- Opening Delimiter -

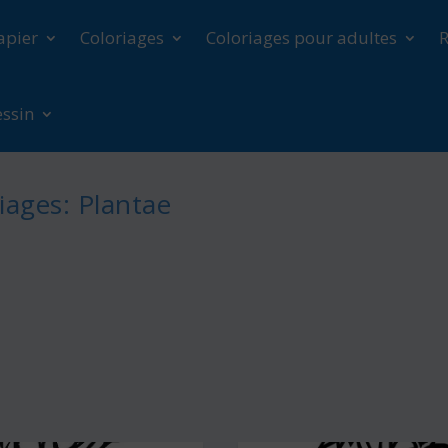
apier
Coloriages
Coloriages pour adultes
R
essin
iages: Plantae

- Closing Delimiter -
- Opening Delimiter -

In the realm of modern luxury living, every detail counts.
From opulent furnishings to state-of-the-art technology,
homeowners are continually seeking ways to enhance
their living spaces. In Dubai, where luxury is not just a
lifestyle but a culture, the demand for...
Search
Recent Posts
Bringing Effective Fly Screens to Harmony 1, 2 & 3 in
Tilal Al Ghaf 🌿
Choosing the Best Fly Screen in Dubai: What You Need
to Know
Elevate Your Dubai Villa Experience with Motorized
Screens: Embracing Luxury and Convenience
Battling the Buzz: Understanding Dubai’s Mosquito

- Closing Delimiter -

◆ **GOAL OF THE EXERCISE**
The answer is each line in which the word "Screens" occurs, copied from the material above.

◆ **TASK SOLUTION**
Bringing Effective Fly Screens to Harmony 1, 2 & 3 in
Screens: Embracing Luxury and Convenience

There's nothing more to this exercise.